Forushande

a poster of the salesman

Certainly not a piece of Farghadi you can just miss after watching his breakthrough –A Separation. The whole two hours is a total intense domestic turbulence delivered in flux of emotions.

Its plot is developing from the stage act of 1949’s Death of a Salesman, which somehow happened to be performed by the married couple, Emad and Rana, in a theatre. Little did they know that someday their fate would be determined by a mere compromise –to go ahead or to let go. Before entering the heartbeating part of the movie, we were brought to experience the intricate life of an average Iranian. Emad and Rana were forced to find a new living place, as there was huge crack on the wall, due to a liquefaction caused by an ongoing demolition next to their flat.
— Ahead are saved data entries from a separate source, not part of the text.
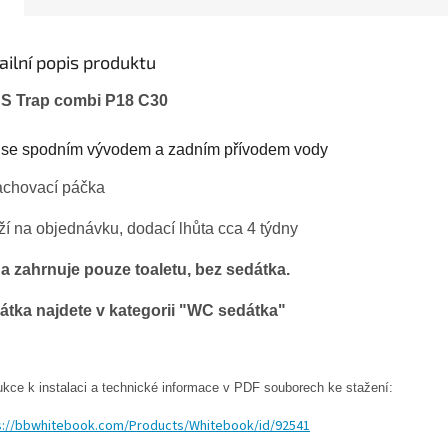
ailní popis produktu
S Trap combi
P18 C30
se spodním vývodem a zadním přívodem vody
achovací páčka
í na objednávku, dodací lhůta cca 4 týdny
a zahrnuje pouze toaletu, bez sedátka.
átka najdete v kategorii "WC sedátka"
ukce k instalaci a technické informace v PDF souborech ke stažení:
s://bbwhitebook.com/Products/Whitebook/id/92541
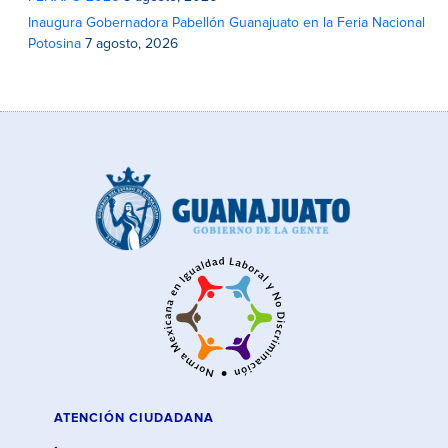
Inaugura Gobernadora Pabellón Guanajuato en la Feria Nacional
Potosina
7 agosto, 2026
ATENCIÓN CIUDADANA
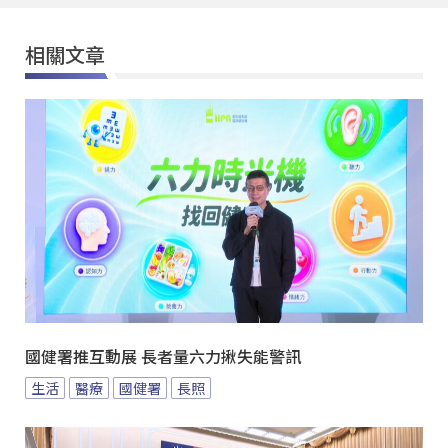
相關文章
國健署推互動展 長者量六力揪失能警訊
生活
醫療
國健署
長照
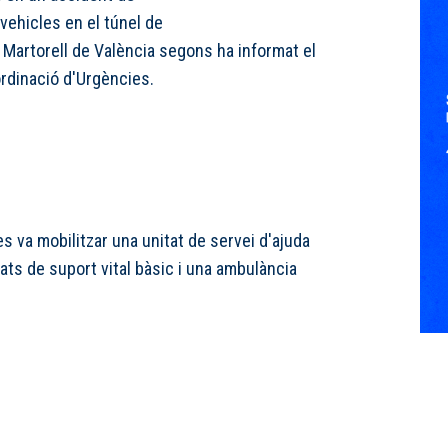
s vehicles en el túnel de
 Martorell de València segons ha informat el
ordinació d'Urgències.
 es va mobilitzar una unitat de servei d'ajuda
ats de suport vital bàsic i una ambulància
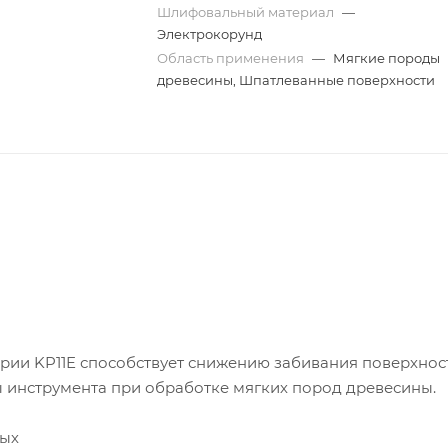
Шлифовальный материал
—
Электрокорунд
Область применения
—
Мягкие породы
древесины, Шпатлеванные поверхности
рии KP11E способствует снижению забивания поверхнос
 инструмента при обработке мягких пород древесины.
ных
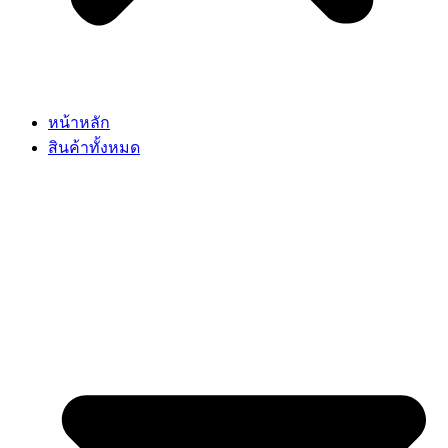
หน้าหลัก
สินค้าทั้งหมด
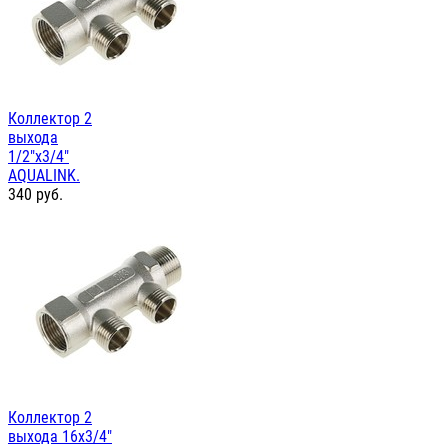
Коллектор 2
выхода
1/2"х3/4"
AQUALINK.
340
руб.
Коллектор 2
выхода 16х3/4"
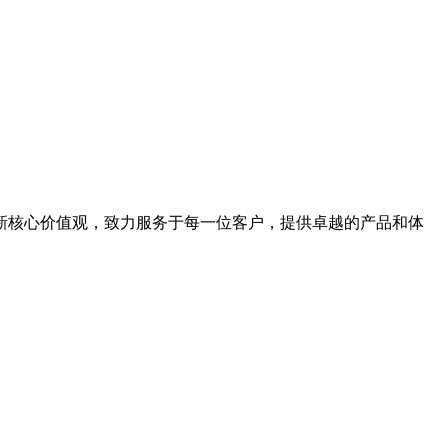
新核心价值观，致力服务于每一位客户，提供卓越的产品和体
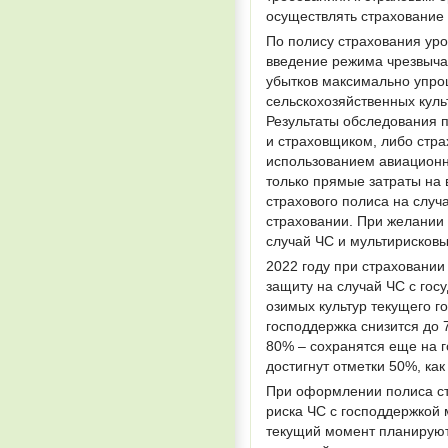
осуществлять страхование 
По полису страхования уро
введение режима чрезвыча
убытков максимально упро
сельскохозяйственных куль
Результаты обследования 
и страховщиком, либо стр
использованием авиационны
только прямые затраты на 
страхового полиса на случ
страховании. При желании
случай ЧС и мультирисковы
2022 году при страховании
защиту на случай ЧС с гос
озимых культур текущего 
господдержка снизится до
80% – сохранятся еще на го
достигнут отметки 50%, как
При оформлении полиса ст
риска ЧС с господдержкой м
текущий момент планируют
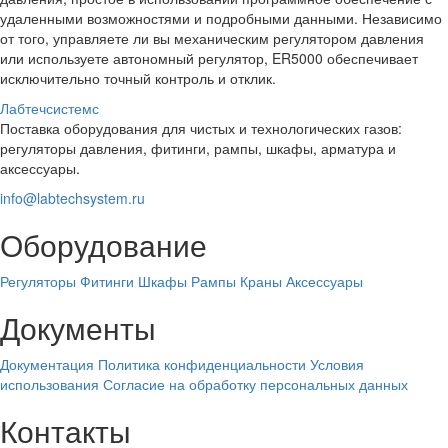
удаленными возможностями и подробными данными. Независимо
от того, управляете ли вы механическим регулятором давления
или используете автономный регулятор, ER5000 обеспечивает
исключительно точный контроль и отклик.
Лабтечсистемс
Поставка оборудования для чистых и технологических газов:
регуляторы давления, фитинги, рампы, шкафы, арматура и
аксессуары.
info@labtechsystem.ru
Оборудование
Регуляторы
Фитинги
Шкафы
Рампы
Краны
Аксессуары
Документы
Документация
Политика конфиденциальности
Условия
использования
Согласие на обработку персональных данных
Контакты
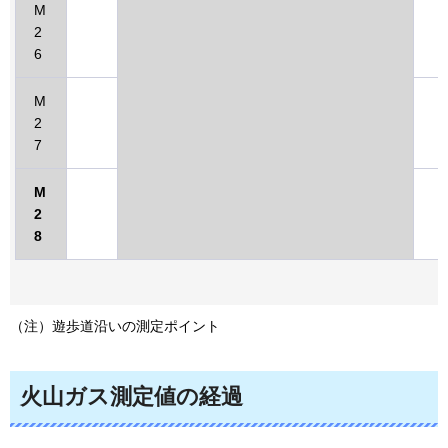
M
2
6
M
2
7
M
2
8
（注）遊歩道沿いの測定ポイント
火山ガス測定値の経過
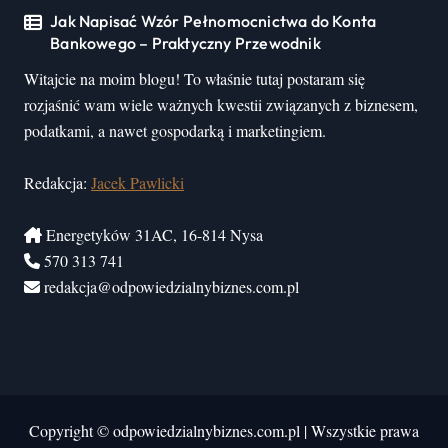
Jak Napisać Wzór Pełnomocnictwa do Konta
Bankowego – Praktyczny Przewodnik
Witajcie na moim blogu! To właśnie tutaj postaram się
rozjaśnić wam wiele ważnych kwestii związanych z biznesem,
podatkami, a nawet gospodarką i marketingiem.
Redakcja:
Jacek Pawlicki
Energetyków 31AC, 16-814 Nysa
570 313 741
redakcja@odpowiedzialnybiznes.com.pl
Copyright © odpowiedzialnybiznes.com.pl
|
Wszystkie prawa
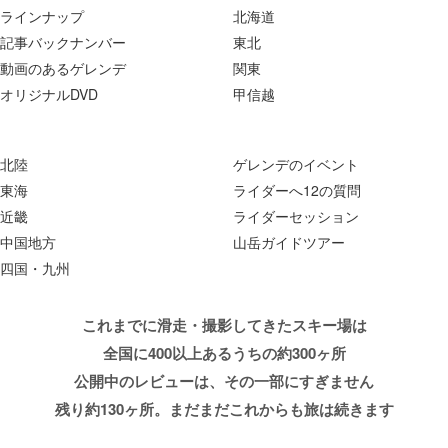
ラインナップ
北海道
記事バックナンバー
東北
動画のあるゲレンデ
関東
オリジナルDVD
甲信越
北陸
ゲレンデのイベント
東海
ライダーへ12の質問
近畿
ライダーセッション
中国地方
山岳ガイドツアー
四国・九州
これまでに滑走・撮影してきたスキー場は
全国に400以上あるうちの約300ヶ所
公開中のレビューは、その一部にすぎません
残り約130ヶ所。まだまだこれからも旅は続きます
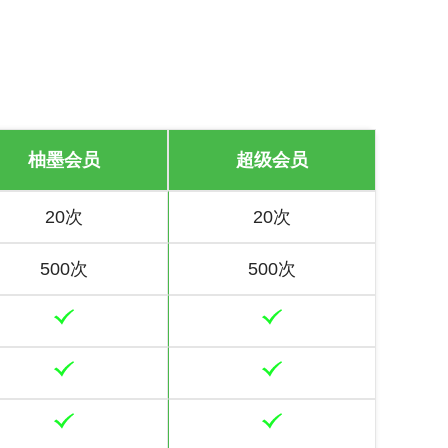
柚墨会员
超级会员
20次
20次
500次
500次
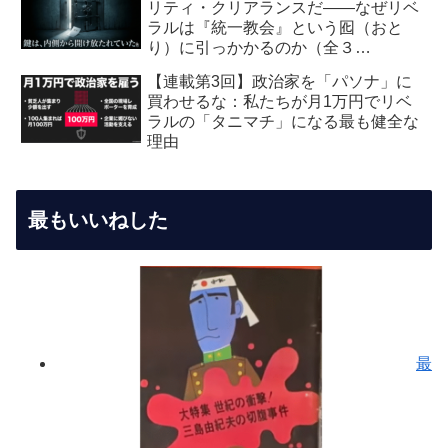
リティ・クリアランスだ――なぜリベ
ラルは『統一教会』という囮（おと
り）に引っかかるのか（全３
回） 【第2回】安全保障・メデ
【連載第3回】政治家を「パソナ」に
ィア編：虚飾の愛国者
買わせるな：私たちが月1万円でリベ
ラルの「タニマチ」になる最も健全な
理由
最もいいねした
最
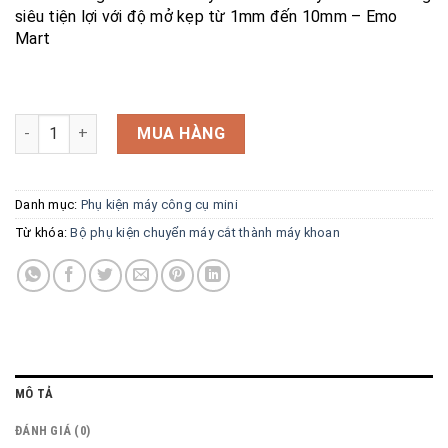
siêu tiện lợi với độ mở kẹp từ 1mm đến 10mm – Emo
Mart
Bộ phụ kiện chuyển máy cắt thành máy khoan đa năng số l
MUA HÀNG
Danh mục:
Phụ kiện máy công cụ mini
Từ khóa:
Bộ phụ kiện chuyển máy cắt thành máy khoan
MÔ TẢ
ĐÁNH GIÁ (0)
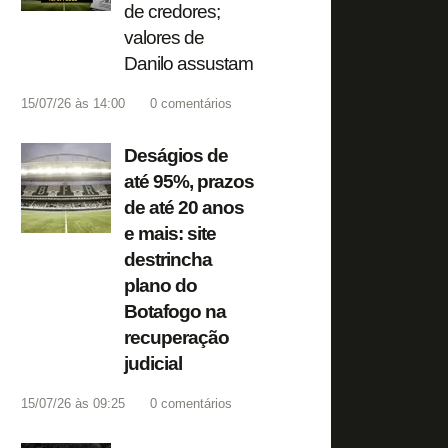
de credores;
valores de
Danilo assustam
15/07/26 às 14:00
0
comentários
Deságios de
até 95%, prazos
de até 20 anos
e mais: site
destrincha
plano do
Botafogo na
recuperação
judicial
15/07/26 às 09:25
0
comentários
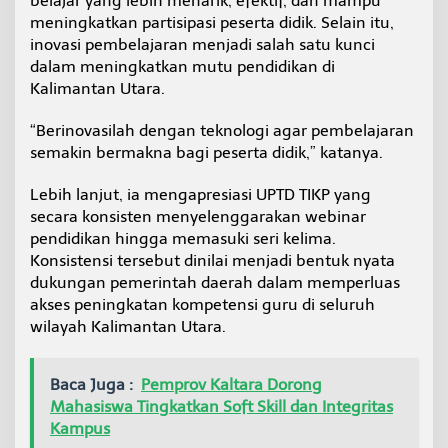
belajar yang lebih menarik, efektif, dan mampu
meningkatkan partisipasi peserta didik. Selain itu,
inovasi pembelajaran menjadi salah satu kunci
dalam meningkatkan mutu pendidikan di
Kalimantan Utara.
“Berinovasilah dengan teknologi agar pembelajaran
semakin bermakna bagi peserta didik,” katanya.
Lebih lanjut, ia mengapresiasi UPTD TIKP yang
secara konsisten menyelenggarakan webinar
pendidikan hingga memasuki seri kelima.
Konsistensi tersebut dinilai menjadi bentuk nyata
dukungan pemerintah daerah dalam memperluas
akses peningkatan kompetensi guru di seluruh
wilayah Kalimantan Utara.
Baca Juga :
Pemprov Kaltara Dorong
Mahasiswa Tingkatkan Soft Skill dan Integritas
Kampus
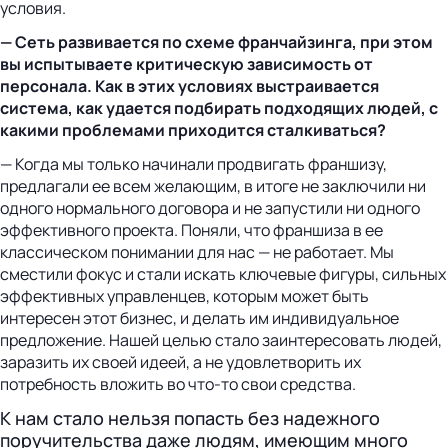
условия.
— Сеть развивается по схеме франчайзинга, при этом
вы испытываете критическую зависимость от
персонала. Как в этих условиях выстраивается
система, как удается подбирать подходящих людей, с
какими проблемами приходится сталкиваться?
— Когда мы только начинали продвигать франшизу,
предлагали ее всем желающим, в итоге не заключили ни
одного нормального договора и не запустили ни одного
эффективного проекта. Поняли, что франшиза в ее
классическом понимании для нас — не работает. Мы
сместили фокус и стали искать ключевые фигуры, сильных
эффективных управленцев, которым может быть
интересен этот бизнес, и делать им индивидуальное
предложение. Нашей целью стало заинтересовать людей,
заразить их своей идеей, а не удовлетворить их
потребность вложить во что-то свои средства.
К нам стало нельзя попасть без надежного
поручительства даже людям, имеющим много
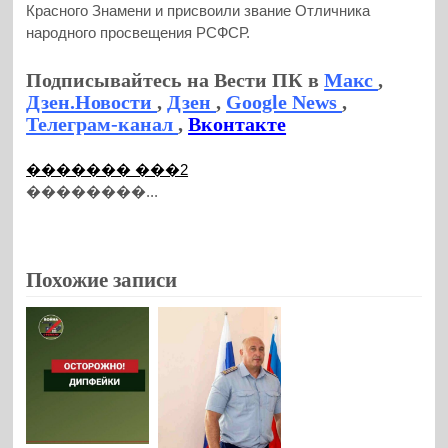
Красного Знамени и присвоили звание Отличника
народного просвещения РСФСР.
Подписывайтесь на Вести ПК в
Макс
,
Дзен.Новости
,
Дзен
,
Google News
,
Телеграм-канал
,
Вконтакте
������� ���2
��������...
Похожие записи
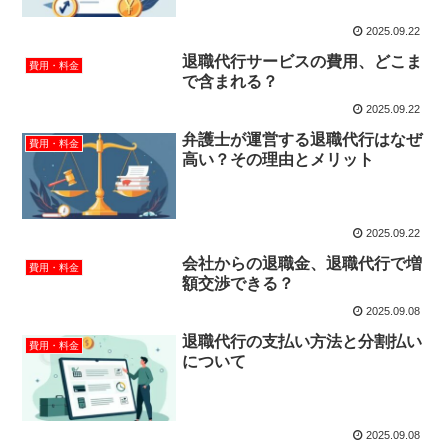
2025.09.22
退職代行サービスの費用、どこま
費用・料金
で含まれる？
2025.09.22
弁護士が運営する退職代行はなぜ
費用・料金
高い？その理由とメリット
2025.09.22
会社からの退職金、退職代行で増
費用・料金
額交渉できる？
2025.09.08
退職代行の支払い方法と分割払い
費用・料金
について
2025.09.08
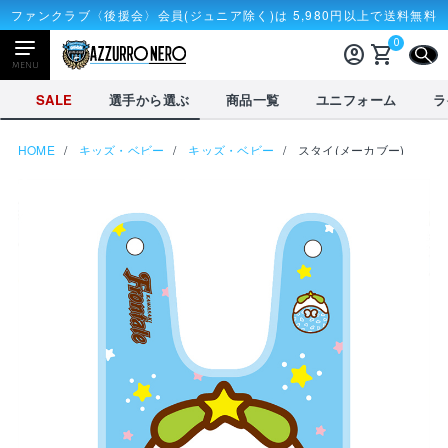
ファンクラブ〈後援会〉会員(ジュニア除く)は 5,980円以上で送料無料
0
account_circle
shopping_cart
CLOSE
MENU
CLOSE
SALE
選手から選ぶ
商品一覧
ユニフォーム
ラ
HOME
キッズ・ベビー
キッズ・ベビー
スタイ(メーカブー)
NEWアイテム
タオル・マフラー
応戦雑貨
Tシャツ
receipt_long
account_circle
購入履歴
ログイン
SALE
選手から選ぶ
商品一覧
credit_card
shopping_cart
決済情報
カート
を見る
選手から選ぶ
I couldn’t imagine myself seeing The Salesman in a theater as I couldn’t bear the suspenseful narrative throughout the film. At the end, I was left speechless by my own incapability to conclude where to stand inside the arena where morals are in perpetual fights. As usual, Farghadi left his renowned directing mark by letting the final outcome roving in the head of audience,

Suddenly, there was a terror in the flat which left Rana heavily injured. Through time, her husband got carried over by this mysterious case. There was no need to involve of top-class detectives as as Fincher’s Seven Deadly Sins, because the way Emad unfold every single piece of proof is handsomely smart. Despite the difference, both term solvers practiced a same value that still resonates timelessly: “vengeance must be done to satisfy one’s standard of justice”.